Gather every line in the rows below that contains the word "ekimi".
--- Records provided ---
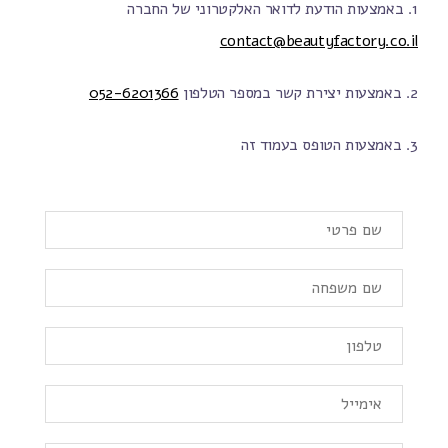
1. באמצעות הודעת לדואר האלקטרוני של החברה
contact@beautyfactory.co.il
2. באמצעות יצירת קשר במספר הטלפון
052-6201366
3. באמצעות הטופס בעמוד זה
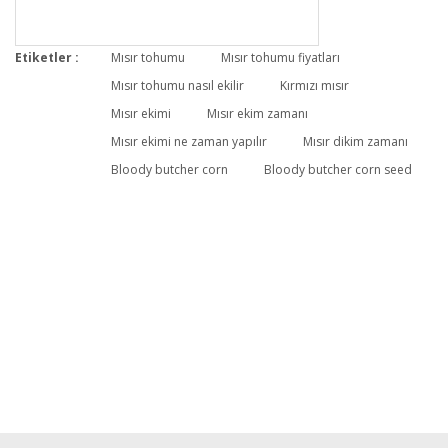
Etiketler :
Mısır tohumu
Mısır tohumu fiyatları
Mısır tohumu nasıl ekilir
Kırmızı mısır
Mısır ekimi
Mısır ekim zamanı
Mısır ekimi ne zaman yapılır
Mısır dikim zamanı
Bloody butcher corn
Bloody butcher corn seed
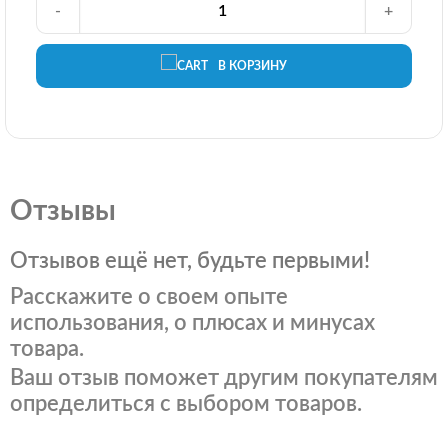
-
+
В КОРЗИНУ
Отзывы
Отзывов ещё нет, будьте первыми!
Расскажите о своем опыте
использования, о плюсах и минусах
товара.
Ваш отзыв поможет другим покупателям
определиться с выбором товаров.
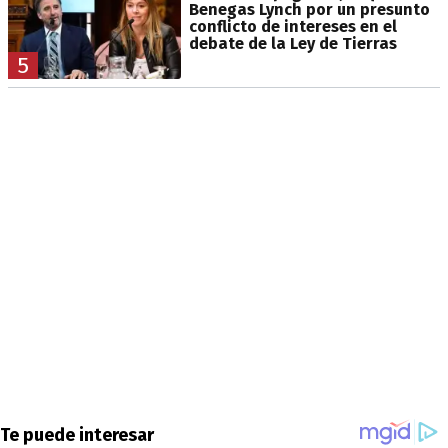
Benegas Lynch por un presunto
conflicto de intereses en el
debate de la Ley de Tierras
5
---
== Your response ==
Mısır ekimi
Mısır ekimi ne zaman yapılır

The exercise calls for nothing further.